- WHAT IS EXPECTED
Scan the data for "green" and copy each matching line.

- THE INPUT
'''
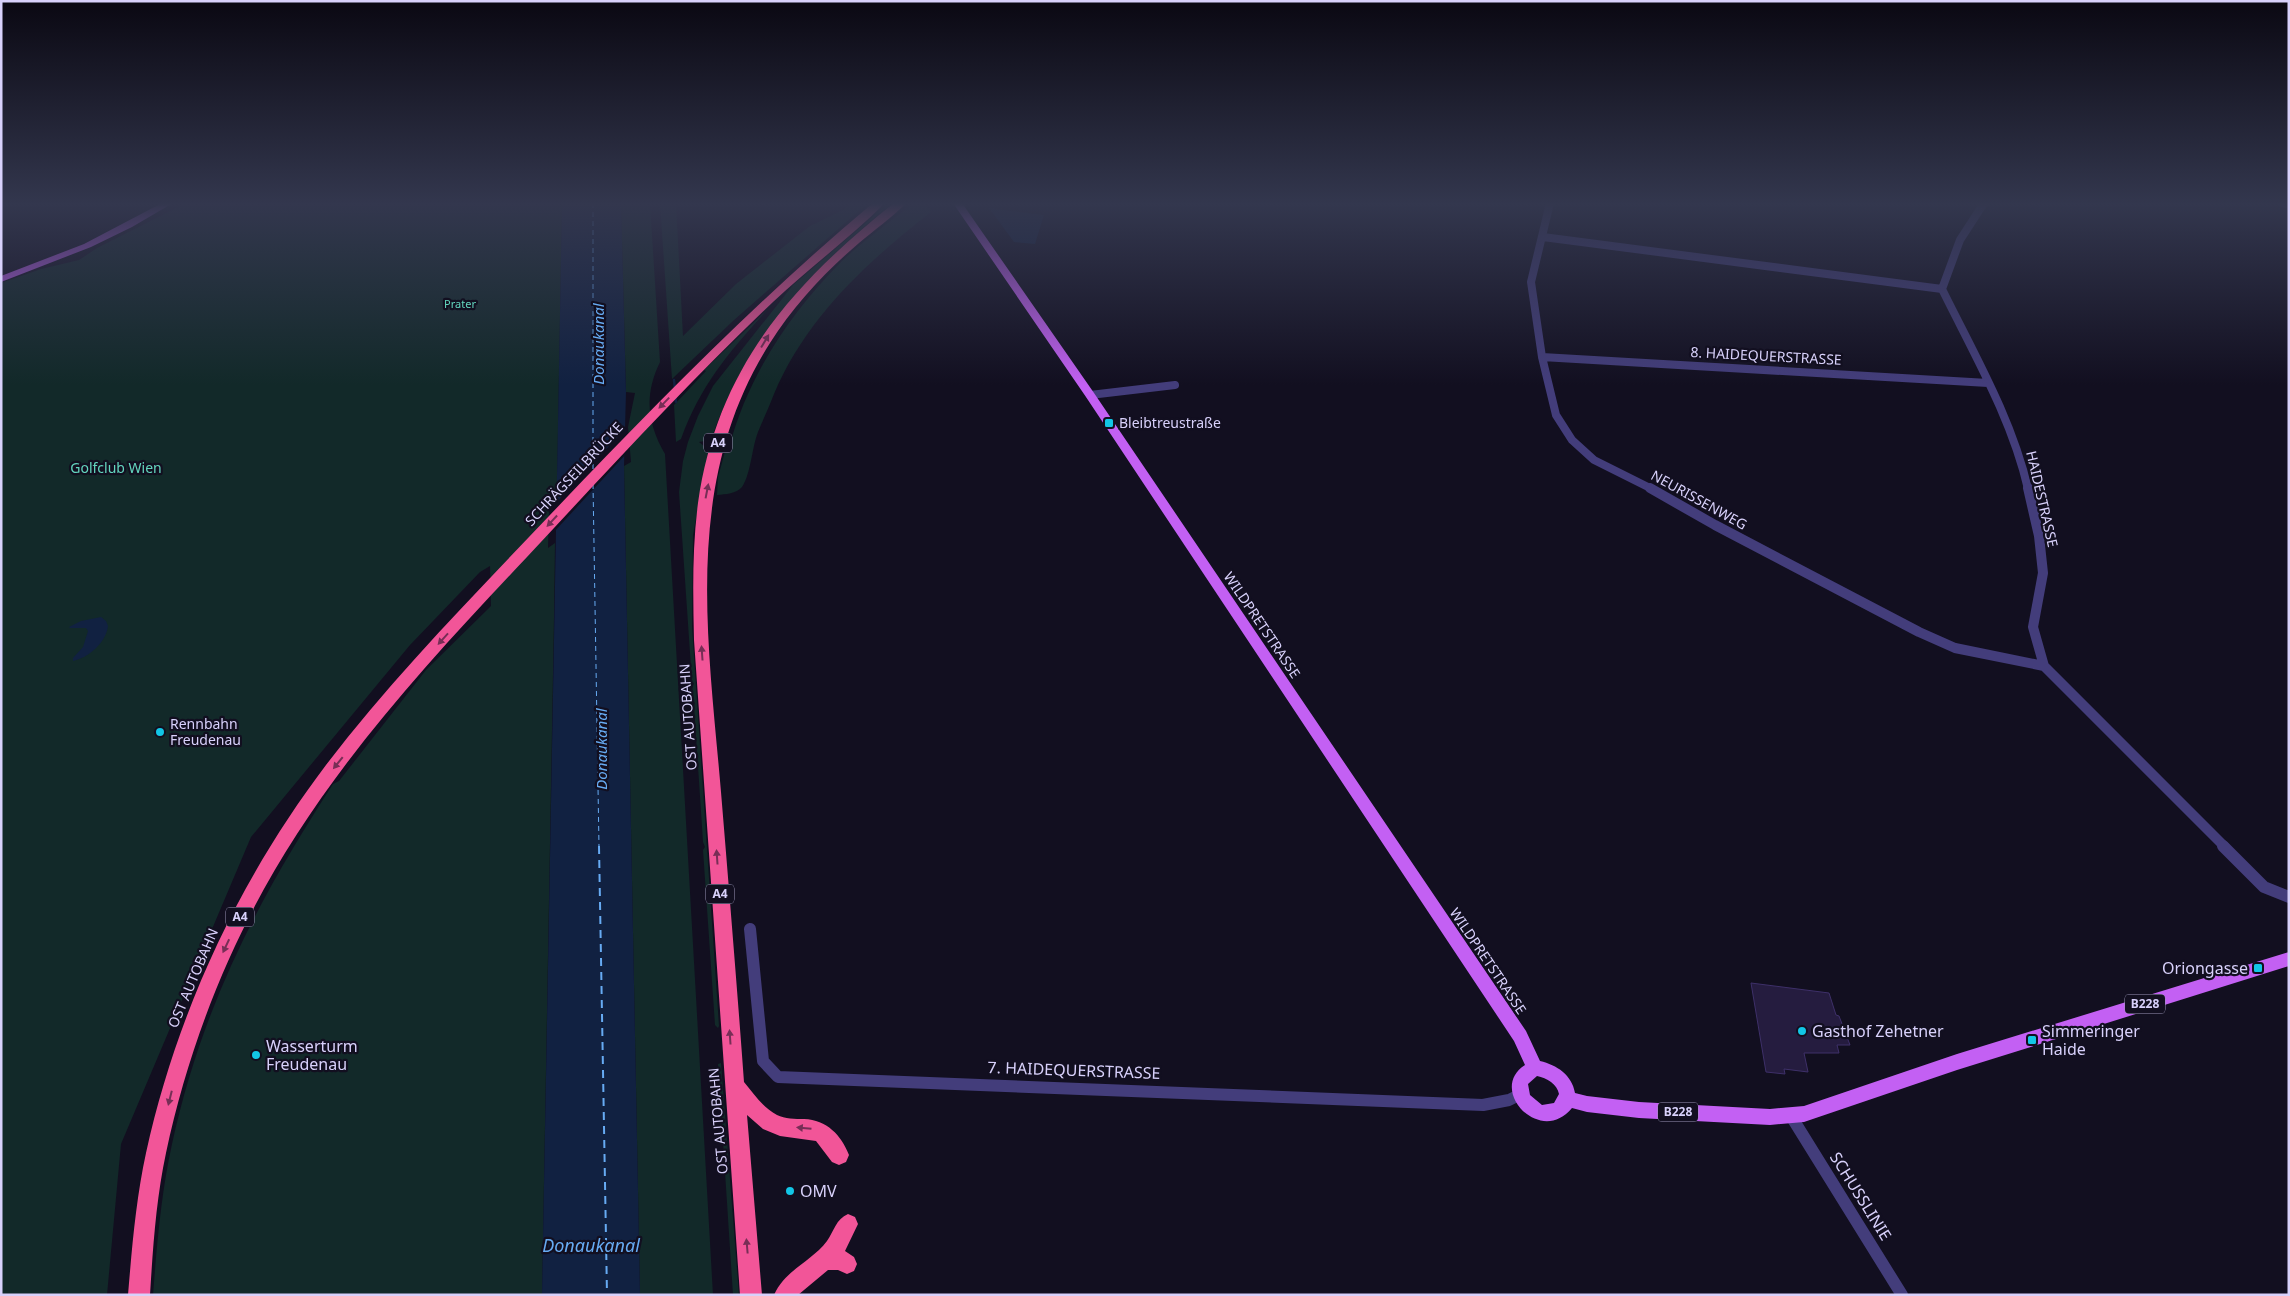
<svg xmlns="http://www.w3.org/2000/svg" width="2290" height="1296" font-family="'Noto Sans',sans-serif">
  <style>
    .green { fill: #122929 }
    .water { fill: #112141 }
    .pier { fill: #120f20 }
    .lines { fill: none; stroke-linecap: round; stroke-linejoin: round }
    .stream { stroke: #112141; stroke-width: 2.5 }
    .ferry-far1 { stroke: #67abf3; stroke-width: 1; stroke-dasharray: 5 4; stroke-linecap: butt }
    .ferry { stroke: #67abf3; stroke-width: 2; stroke-dasharray: 8 6; stroke-linecap: butt }
    .building { fill: #251c3f; stroke: #3e3069 }
    .minor-far2 { stroke: #433d7b; stroke-width: 8 }
    .minor-far1 { stroke: #433d7b; stroke-width: 10 }
    .minor { stroke: #433d7b; stroke-width: 12 }
    .primary { fill: #c360f3; fill-rule: evenodd }
    .motorway { fill: #f25598; fill-rule: evenodd }
    .oneway { fill: #772e56 }
    .poi-dot { fill: #12c6e6; stroke: #120f20; stroke-width: 2 }
    .labels { text-anchor: middle; stroke-width: 4.5; stroke-linejoin: round; paint-order: stroke }
    .far-park-label { font-size: 11px; fill: #63d5be; stroke: #120f20 }
    .shield { fill: #120f20; stroke: #9d97b9; stroke-width: 1 }
    .shield-label { font-size: 12px; font-weight: bold; fill: #d8d1fb }
    .street-label { font-size: 14px; fill: #d8d1fb; stroke: #120f20 }
    .poi-label { font-size: 14px; fill: #d8d1fb; stroke: #120f20; text-anchor: start }
    .park-label { font-size: 14px; fill: #63d5be; stroke: #120f20 }
    .water-label { font-size: 15px; font-style: italic; fill: #67abf3; stroke: #120f20 }
    .near-poi-label { font-size: 16px; fill: #d8d1fb; stroke: #120f20; text-anchor: start }
    .near-street-label { font-size: 16px; fill: #d8d1fb; stroke: #120f20 }
    .near-water-label { font-size: 18px; font-style: italic; fill: #67abf3; stroke: #120f20 }
  </style>
  <rect width="100%" height="100%" fill="#120f20"/>
  <path class="green" d="M186 203H562L557 491 549 510 548 548 555 543 554 618 542 1295H153C157 1244 161 1194 172 1144 202 1007 257 901 333 784L339 781 426 670 491 606 490 566 480 572 410 645 251 837 121 1144 107 1295H1V283L41 269 79 260 97 248Z
    M621 203H650L660 362C644 395 647 423 665 454L713 1295H640L624 466 631 462 628 427 635 393 626 392Z
    M660 203H676L683 336 736 284 810 226 845 209 850 203H868L734 320 672 379Z
    M889 203H892C809 273 747 335 711 440L699 442 704 446 709 447 693 535 692 627 719 1026 718 1028 715 1025 703 850 705 847 703 842 694 706 695 703C691 698 692 688 694 683L692 682 679 492 683 461 688 442 698 416 713 386 793 285Z
    M913 203H923L931 212C867 262 806 318 774 394 769 407 763 420 758 432 752 447 751 474 742 487 736 494 726 494 717 495L718 477 726 448H729C747 377 790 313 842 261 864 240 890 222 913 203Z
    M768 309C729 352 701 384 681 439L676 442 674 405 706 371 704 370Z
    M721 1063 739 1295H733L718 1064Z"/>
  <path class="water" d="M562 203H621L626 392 624 466 640 1295H542Z
    M989 208 1044 215 1035 244 1014 242Z
    M101 617 106 621 108 626C106 643 88 658 73 661V658L83 647 88 631 86 628H70L69 627 81 621Z"/>
  <path class="pier" d="M627 427 626 454 553 533 554 505Z"/>
  <g class="lines">
    <path class="stream" d="M674 380 675 389
      M675 395 676 402"/>
    <path class="ferry-far1" d="M593 203V470
      M593 484 599 847"/>
    <path class="ferry" d="M599 846 607 1295"/>
  </g>
  <path class="building" d="M1751 983 1829 993 1836 1015 1839 1016 1850 1045H1837L1839 1053H1804L1808 1072 1784 1069 1785 1074 1766 1072Z"/>
  <g class="lines">
    <path class="minor-far2" d="M1550 203 1531 282 1542 357 1556 415 1572 440 1594 460 1652 489
      M1984 203 1960 240 1942 289C1974 354 2012 419 2028 489
      M2283 203 2289 205
      M1543 237 1942 289
      M1542 357 1988 383
      M1090 395 1175 385"/>
    <path class="minor-far1" d="M1650 488 1715 525 1919 632 1955 648 2044 666
      M2028 488 2039 536 2043 573 2033 627 2044 666 2225 847"/>
    <path class="minor" d="M2223 846 2264 887 2289 897
      M750 929 763 1061 778 1077 1483 1105 1509 1100 1521 1094
      M1791 1116 1902 1295"/>
    <path class="primary" d="M162 203H173L132 227 91 247 1 282V276L84 244Z
      M953 203H962L1094 393 1526 1031 1540 1061C1557 1065 1572 1075 1575 1093L1587 1096 1639 1102 1770 1109 1804 1106 1957 1054 2289 952V966L1957 1070 1804 1122 1770 1125 1639 1118 1587 1112 1572 1108C1540 1147 1487 1089 1525 1065L1514 1041 1086 397ZM1537 1076C1547 1078 1557 1084 1559 1094L1554 1103 1542 1105 1530 1095 1528 1084Z"/>
    <path class="motorway" d="M873 203H885C850 238 809 268 773 302 687 384 608 470 527 557 445 644 362 733 297 834 234 931 190 1040 166 1153 156 1200 153 1247 150 1295H128C132 1247 136 1199 146 1153 177 1012 239 880 326 765 393 677 472 597 549 516 653 407 757 300 873 203Z
      M894 203H906C892 218 874 230 859 243 825 272 794 305 770 343 682 481 708 638 721 792 729 889 737 986 744 1082 754 1094 763 1108 777 1115 785 1119 795 1119 804 1119 827 1120 841 1135 849 1155L846 1162 839 1165 832 1162 816 1141 780 1136 763 1129 747 1115 762 1295H740L694 640C693 595 692 549 698 503 717 369 791 285 894 203Z
      M848 1214 855 1217 858 1224 845 1251 854 1257 857 1264 854 1271 847 1274 838 1270H828L798 1295H774C785 1270 811 1262 827 1241 834 1231 836 1219 848 1214Z"/>
  </g>
  <defs><path id="oneway-solid" d="M-6-.8H1V-3.2L6.5 0L1 3.2V.8H-6Z" transform="scale(1.25)"/></defs>
  <g class="oneway">
    <use href="#oneway-solid" transform="translate(765 341) rotate(-59)"/>
    <use href="#oneway-solid" transform="translate(664 403) rotate(134)"/>
    <use href="#oneway-solid" transform="translate(707 491) rotate(-79)"/>
    <use href="#oneway-solid" transform="translate(552 521) rotate(133)"/>
    <use href="#oneway-solid" transform="translate(443 639) rotate(132)"/>
    <use href="#oneway-solid" transform="translate(702 653) rotate(-94)"/>
    <use href="#oneway-solid" transform="translate(338 763) rotate(129)"/>
    <use href="#oneway-solid" transform="translate(717 857) rotate(-94)"/>
    <use href="#oneway-solid" transform="translate(226 946) rotate(115)"/>
    <use href="#oneway-solid" transform="translate(730 1037) rotate(-94)"/>
    <use href="#oneway-solid" transform="translate(170 1098) rotate(104)"/>
    <use href="#oneway-solid" transform="translate(804 1128) rotate(-175)"/>
    <use href="#oneway-solid" transform="translate(747 1246) rotate(-95)"/>
  </g>
  <linearGradient id="sky" x2="0" y2="1"><stop stop-color="#0a0812"/><stop offset="0.53" stop-color="#33374e"/><stop offset="1" stop-color="#33374e" stop-opacity="0"/></linearGradient>
  <rect width="2290" height="385" fill="url(#sky)"/>
  <g class="poi-dot">
    <rect x="1104" y="418" width="10" height="10" rx="2.5"/>
    <circle cx="160" cy="732" r="5"/>
    <rect x="2253" y="963" width="10" height="10" rx="2.5"/>
    <circle cx="1802" cy="1031" r="5"/>
    <rect x="2027" y="1035" width="10" height="10" rx="2.5"/>
    <circle cx="256" cy="1055" r="5"/>
    <circle cx="790" cy="1191" r="5"/>
  </g>
  <g class="labels">
    <g class="far-park-label">
      <text x="460" y="308">Prater</text>
    </g>
    <g class="shield">
      <rect x="704" y="433.5" width="28" height="19" rx="4"/>
      <rect x="706" y="884.5" width="28" height="19" rx="4"/>
      <rect x="226" y="907.5" width="28" height="19" rx="4"/>
      <rect x="2125" y="994.5" width="40" height="19" rx="4"/>
      <rect x="1658" y="1102.5" width="40" height="19" rx="4"/>
    </g>
    <g class="shield-label">
      <text x="718" y="447">A4</text>
      <text x="720" y="898">A4</text>
      <text x="240" y="921">A4</text>
      <text x="2145" y="1008">B228</text>
      <text x="1678" y="1116">B228</text>
    </g>
    <g class="street-label">
      <text transform="translate(1766 356) rotate(3)" y="5">8. HAIDEQUERSTRASSE</text>
      <text transform="translate(574 474) rotate(-47)" y="5">SCHRÄGSEILBRÜCKE</text>
      <text transform="translate(2042 499) rotate(77)" y="5">HAIDESTRASSE</text>
      <text transform="translate(1699 500) rotate(29)" y="5">NEURISSENWEG</text>
      <text transform="translate(1262 625) rotate(56)" y="5">WILDPRETSTRASSE</text>
      <text transform="translate(688 717) rotate(-94)" y="5">OST AUTOBAHN</text>
      <text transform="translate(1488 961) rotate(56)" y="5">WILDPRETSTRASSE</text>
      <text transform="translate(193 978) rotate(-67)" y="5">OST AUTOBAHN</text>
      <text transform="translate(718 1121) rotate(-95)" y="5">OST AUTOBAHN</text>
    </g>
    <g class="poi-label">
      <text x="1119" y="428">Bleibtreustraße</text>
      <text x="170" y="729">Rennbahn<tspan x="170" dy="16">Freudenau</tspan></text>
    </g>
    <g class="park-label">
      <text x="116" y="473">Golfclub Wien</text>
    </g>
    <g class="water-label">
      <text transform="translate(599 344) rotate(-90)" y="5">Donaukanal</text>
      <text transform="translate(602 749) rotate(-90)" y="5">Donaukanal</text>
    </g>
    <g class="near-poi-label">
      <text x="2248" y="974" text-anchor="end">Oriongasse</text>
      <text x="1812" y="1037">Gasthof Zehetner</text>
      <text x="2042" y="1037">Simmeringer<tspan x="2042" dy="18">Haide</tspan></text>
      <text x="266" y="1052">Wasserturm<tspan x="266" dy="18">Freudenau</tspan></text>
      <text x="800" y="1197">OMV</text>
    </g>
    <g class="near-street-label">
      <text transform="translate(1074 1070) rotate(2)" y="6">7. HAIDEQUERSTRASSE</text>
      <text transform="translate(1861 1196) rotate(58)" y="6">SCHUSSLINIE</text>
    </g>
    <g class="near-water-label">
      <text x="591" y="1252">Donaukanal</text>
    </g>
  </g>
  <rect width="2290" height="1296" fill="none" stroke="#d8d1fb" stroke-width="5"/>
</svg>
'''
- RESULT OF THIS EXERCISE
    .green { fill: #122929 }
  <path class="green" d="M186 203H562L557 491 549 510 548 548 555 543 554 618 542 1295H153C157 1244 161 1194 172 1144 202 1007 257 901 333 784L339 781 426 670 491 606 490 566 480 572 410 645 251 837 121 1144 107 1295H1V283L41 269 79 260 97 248Z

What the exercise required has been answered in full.